Written contracts play a role in determining employee rights: MinterEllison

The firm's work on WorkPac v Rossato highlights how employers need to write contracts carefully

Written contracts play a role in determining employee rights: MinterEllison

The result of WorkPac v Rossato has increased certainty regarding the role played by written contracts in determining employee rights, MinterEllison said.

In ruling on the recent landmark case, the High Court clarified important parameters surrounding casual employment and reiterated the significance of written contracts in governing employment relationships. The firm, which acted for the second respondent in the case, noted that future cases would be decided with reference to the principles discussed in WorkPac v Rossato.

“The courts will still be able to review particular circumstances to determine whether the written contract in fact reflects the agreement between the parties, or whether it is a ‘sham’,” partner Dan Williams and special counsel Briony Pole wrote in a post on MinterEllison’s website.

That said, Williams and Pole reiterated that the decision “has made a clear statement that the need for certainty is to be given significant weight when dealing with issues affecting the relationship between employers and workers.”

WorkPac v Rossato concerned production worker Robert Rossato, who was employed by labour hire company WorkPac between July 2014 and April 2018. Throughout his employment, WorkPac defined Rossato as a casual employee. Upon retiring, Rossato submitted that given his stable and predictable employment (which was governed by a roster often published at the start of each year), he was not a casual employee in practice and was thus entitled to accrued leave payments.

Rossato relied on the 2018 decision of WorkPac Pty Ltd v Skene, where the Full Federal Court held that, based on the “totality” of the circumstances, Skene was not a casual employee and was entitled to accrued leave payments. 

Rossato was initially successful, with the Full Federal Court finding that he was not a casual employee under the legislation.

“While Bromberg J preferred the ‘totality’ of circumstances approach in Skene, White and Wheelahan JJ took an approach that focused on the contract itself,” Williams and Pole wrote. “However, their Honours accepted that Mr Rossato’s contract was not wholly in writing and they took into account factors external to the contract (including the provision of the rosters) to find that Mr Rossato’s employment lacked the informality, irregularity and uncertainty that is a hallmark of casual employment.”

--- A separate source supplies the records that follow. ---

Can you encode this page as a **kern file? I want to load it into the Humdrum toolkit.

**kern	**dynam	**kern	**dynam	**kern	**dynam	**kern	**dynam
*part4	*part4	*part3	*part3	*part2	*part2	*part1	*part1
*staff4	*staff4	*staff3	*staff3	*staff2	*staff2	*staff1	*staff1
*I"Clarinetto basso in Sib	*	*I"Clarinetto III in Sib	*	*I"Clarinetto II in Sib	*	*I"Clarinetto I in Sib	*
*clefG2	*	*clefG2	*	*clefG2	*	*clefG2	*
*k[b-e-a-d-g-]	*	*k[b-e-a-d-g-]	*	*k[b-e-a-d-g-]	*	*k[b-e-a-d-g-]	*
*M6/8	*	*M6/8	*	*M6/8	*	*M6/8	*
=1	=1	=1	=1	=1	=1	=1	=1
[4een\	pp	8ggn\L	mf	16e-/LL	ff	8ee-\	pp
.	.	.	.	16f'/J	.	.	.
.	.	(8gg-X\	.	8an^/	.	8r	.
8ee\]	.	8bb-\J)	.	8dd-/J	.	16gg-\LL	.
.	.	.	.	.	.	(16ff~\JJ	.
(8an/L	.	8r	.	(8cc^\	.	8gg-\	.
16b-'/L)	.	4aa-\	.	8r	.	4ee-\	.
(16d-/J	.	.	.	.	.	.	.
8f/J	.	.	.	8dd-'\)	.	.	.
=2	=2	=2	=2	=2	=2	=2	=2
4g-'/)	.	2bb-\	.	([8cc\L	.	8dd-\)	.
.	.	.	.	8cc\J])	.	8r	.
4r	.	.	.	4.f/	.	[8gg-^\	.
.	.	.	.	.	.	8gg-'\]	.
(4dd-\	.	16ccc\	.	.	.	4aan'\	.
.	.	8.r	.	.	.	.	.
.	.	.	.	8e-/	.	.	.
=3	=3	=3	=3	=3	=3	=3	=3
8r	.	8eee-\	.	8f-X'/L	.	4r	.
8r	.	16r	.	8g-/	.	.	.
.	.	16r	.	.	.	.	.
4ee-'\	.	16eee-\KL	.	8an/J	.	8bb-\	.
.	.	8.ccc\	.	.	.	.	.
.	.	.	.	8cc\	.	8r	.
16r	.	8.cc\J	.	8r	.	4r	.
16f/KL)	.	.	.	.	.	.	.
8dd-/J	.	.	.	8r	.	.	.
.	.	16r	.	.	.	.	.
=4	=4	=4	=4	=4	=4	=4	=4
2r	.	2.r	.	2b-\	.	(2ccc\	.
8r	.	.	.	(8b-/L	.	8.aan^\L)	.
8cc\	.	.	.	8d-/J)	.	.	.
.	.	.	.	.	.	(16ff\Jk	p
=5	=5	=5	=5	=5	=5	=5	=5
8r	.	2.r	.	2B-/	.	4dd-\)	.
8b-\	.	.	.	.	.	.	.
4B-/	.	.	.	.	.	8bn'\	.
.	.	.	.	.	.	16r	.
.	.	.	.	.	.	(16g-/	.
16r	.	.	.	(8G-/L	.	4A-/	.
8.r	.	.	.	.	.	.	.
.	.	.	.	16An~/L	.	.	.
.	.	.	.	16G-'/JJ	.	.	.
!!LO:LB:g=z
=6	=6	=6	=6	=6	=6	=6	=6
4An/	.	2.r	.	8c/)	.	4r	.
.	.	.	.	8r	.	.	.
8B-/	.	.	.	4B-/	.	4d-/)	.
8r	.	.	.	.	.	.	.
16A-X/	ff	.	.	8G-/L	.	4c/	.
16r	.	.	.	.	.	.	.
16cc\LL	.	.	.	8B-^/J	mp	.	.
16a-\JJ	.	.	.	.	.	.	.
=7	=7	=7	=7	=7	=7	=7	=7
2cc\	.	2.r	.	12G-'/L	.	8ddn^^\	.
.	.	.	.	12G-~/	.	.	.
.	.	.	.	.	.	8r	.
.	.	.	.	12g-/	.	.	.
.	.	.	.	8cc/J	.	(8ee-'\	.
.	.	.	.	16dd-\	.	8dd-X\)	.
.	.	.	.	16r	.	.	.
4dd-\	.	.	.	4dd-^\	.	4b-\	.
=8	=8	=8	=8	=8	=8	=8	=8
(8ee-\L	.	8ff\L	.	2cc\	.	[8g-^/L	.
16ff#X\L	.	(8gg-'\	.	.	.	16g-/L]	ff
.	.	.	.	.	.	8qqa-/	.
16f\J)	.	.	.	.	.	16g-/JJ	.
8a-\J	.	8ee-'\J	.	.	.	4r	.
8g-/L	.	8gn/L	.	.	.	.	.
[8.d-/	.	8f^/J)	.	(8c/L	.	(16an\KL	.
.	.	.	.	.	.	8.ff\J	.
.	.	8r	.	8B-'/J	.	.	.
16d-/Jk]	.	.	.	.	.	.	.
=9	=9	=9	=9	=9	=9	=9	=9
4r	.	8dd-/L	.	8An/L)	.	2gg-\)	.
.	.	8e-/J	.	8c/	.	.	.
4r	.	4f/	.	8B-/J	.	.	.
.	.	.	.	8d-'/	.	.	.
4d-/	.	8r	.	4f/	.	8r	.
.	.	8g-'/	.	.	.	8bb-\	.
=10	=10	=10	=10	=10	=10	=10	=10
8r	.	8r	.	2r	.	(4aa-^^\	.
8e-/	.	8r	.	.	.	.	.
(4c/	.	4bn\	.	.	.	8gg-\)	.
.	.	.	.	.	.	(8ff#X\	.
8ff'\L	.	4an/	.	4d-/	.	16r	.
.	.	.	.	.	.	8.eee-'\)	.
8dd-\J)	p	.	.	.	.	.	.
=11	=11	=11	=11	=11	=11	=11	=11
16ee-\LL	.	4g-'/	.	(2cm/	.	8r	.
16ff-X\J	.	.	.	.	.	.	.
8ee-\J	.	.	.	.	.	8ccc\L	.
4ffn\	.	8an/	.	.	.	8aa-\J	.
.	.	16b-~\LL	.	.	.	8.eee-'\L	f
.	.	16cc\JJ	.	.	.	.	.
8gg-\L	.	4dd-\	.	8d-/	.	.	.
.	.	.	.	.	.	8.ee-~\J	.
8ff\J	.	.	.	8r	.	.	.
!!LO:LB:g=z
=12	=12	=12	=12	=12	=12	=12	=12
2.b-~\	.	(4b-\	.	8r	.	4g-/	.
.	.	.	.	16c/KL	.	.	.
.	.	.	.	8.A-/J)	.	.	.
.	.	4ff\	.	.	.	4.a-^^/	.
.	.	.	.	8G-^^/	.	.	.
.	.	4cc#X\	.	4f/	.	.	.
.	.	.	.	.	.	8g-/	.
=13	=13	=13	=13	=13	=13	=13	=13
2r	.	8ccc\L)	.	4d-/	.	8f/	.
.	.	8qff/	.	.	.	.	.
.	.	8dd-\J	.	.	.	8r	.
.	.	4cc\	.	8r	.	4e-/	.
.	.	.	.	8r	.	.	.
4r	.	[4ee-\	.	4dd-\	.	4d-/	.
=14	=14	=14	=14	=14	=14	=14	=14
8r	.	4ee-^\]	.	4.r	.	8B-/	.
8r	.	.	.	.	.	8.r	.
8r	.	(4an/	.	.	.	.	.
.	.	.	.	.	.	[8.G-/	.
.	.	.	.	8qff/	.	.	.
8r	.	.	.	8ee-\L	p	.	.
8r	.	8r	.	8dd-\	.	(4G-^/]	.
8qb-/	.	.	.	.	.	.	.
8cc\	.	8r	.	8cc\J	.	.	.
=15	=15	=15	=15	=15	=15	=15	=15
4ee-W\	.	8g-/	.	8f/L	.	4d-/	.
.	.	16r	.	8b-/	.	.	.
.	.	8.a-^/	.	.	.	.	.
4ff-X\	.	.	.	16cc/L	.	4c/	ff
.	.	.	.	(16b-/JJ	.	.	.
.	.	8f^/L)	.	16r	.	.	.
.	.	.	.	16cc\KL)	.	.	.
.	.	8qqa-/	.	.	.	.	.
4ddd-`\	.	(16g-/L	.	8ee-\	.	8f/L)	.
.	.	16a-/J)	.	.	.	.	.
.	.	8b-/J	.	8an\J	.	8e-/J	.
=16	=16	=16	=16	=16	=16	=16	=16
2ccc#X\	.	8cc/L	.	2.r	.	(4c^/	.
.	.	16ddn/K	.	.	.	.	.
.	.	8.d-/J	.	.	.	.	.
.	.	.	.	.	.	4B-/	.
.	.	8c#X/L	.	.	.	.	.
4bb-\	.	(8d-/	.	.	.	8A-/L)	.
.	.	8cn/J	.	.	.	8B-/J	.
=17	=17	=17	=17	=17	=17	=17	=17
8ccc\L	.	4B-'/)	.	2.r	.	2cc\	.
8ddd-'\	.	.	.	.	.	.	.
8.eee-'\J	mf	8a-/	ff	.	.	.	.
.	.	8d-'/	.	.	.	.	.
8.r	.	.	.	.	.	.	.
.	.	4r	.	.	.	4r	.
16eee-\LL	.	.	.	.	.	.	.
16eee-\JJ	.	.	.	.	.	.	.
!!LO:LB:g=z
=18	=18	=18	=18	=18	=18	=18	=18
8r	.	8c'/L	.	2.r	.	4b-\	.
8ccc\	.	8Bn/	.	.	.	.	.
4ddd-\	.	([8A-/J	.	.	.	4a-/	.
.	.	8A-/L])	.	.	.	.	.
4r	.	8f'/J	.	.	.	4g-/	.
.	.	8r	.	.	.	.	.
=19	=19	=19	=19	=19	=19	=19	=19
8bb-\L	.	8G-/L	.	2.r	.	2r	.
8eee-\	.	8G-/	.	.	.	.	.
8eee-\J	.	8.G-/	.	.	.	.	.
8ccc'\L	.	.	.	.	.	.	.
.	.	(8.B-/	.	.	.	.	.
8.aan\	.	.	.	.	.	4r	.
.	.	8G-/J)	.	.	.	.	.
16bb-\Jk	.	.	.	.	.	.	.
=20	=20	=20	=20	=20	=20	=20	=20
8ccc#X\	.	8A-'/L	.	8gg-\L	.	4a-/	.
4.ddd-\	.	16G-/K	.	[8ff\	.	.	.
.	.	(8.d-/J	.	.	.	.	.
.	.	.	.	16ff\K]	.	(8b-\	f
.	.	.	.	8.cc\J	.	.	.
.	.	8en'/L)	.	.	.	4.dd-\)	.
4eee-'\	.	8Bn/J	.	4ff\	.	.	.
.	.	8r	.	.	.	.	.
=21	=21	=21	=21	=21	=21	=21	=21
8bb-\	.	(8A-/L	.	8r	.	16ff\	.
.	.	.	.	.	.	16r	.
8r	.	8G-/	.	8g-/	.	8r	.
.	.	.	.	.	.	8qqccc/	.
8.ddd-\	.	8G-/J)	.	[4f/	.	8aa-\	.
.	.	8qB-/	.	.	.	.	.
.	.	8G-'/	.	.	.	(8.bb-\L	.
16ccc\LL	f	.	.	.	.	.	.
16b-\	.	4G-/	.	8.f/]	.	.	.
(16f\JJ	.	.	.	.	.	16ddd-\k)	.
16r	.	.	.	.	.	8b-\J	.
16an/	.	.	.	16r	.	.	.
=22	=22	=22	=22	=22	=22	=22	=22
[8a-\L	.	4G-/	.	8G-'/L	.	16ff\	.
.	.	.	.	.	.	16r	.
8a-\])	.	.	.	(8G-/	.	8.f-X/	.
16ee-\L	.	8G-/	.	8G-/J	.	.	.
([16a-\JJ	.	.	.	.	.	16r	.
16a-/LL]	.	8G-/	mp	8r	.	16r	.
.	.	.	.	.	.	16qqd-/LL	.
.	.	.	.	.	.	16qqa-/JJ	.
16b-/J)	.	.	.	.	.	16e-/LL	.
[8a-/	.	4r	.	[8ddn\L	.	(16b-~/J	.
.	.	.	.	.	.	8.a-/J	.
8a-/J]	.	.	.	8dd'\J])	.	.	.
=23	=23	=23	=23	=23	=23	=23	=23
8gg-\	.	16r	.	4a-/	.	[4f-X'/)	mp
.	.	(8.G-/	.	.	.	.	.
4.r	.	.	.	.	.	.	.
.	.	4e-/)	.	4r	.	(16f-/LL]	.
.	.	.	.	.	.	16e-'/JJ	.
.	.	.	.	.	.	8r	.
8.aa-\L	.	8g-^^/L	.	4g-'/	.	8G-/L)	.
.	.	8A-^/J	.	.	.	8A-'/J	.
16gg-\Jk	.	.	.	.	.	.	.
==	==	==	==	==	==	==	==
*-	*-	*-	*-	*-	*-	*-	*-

The High Court shot down this approach and noted the significance of express terms in the employment contract, stating that express terms “must be given effect unless they are contrary to statute.”

“The court found that the express terms of the contractual arrangement were directly inconsistent with the existence of a firm advance commitment of ongoing employment,” Williams and Pole explained.

The court placed limited weight on the significance of WorkPac’s rostering system, finding that Rossato’s employment took on an “assignment-by-assignment” nature.

“While Rossato might fairly be said to have had, over time, a reasonable expectation of continuing employment on a regular and systematic basis, that was not a firm advance commitment to continuing employment beyond the particular assignment,” the court said.

Williams and Pole noted that “much of the uncertainty and difficulty caused by Skene was addressed by the Government’s introduction of a statutory definition of casual employment (now contained in s 15A of the FW Act).”

The lawyers outline the components of “a true casual employment contract” as follows:

  • the employer does not make any firm advance commitment to continuing and indefinite work according to an agreed pattern of work for the employee, and the employee accepts this term
  • employees will be paid a casual loading; the base pay rate and loading should ideally be expressly indicated
  • the casual loading is paid in lieu of all entitlements that would otherwise apply if the employee were not a casual
  • the contract is completely in writing and represents the full bargain between employer and employee

“The statutory definition will otherwise apply retrospectively to the overwhelming majority of employees,” Williams and Pole wrote. “It will therefore be important that employers review their casual employment contracts to ensure that the elements of the definition are satisfied.”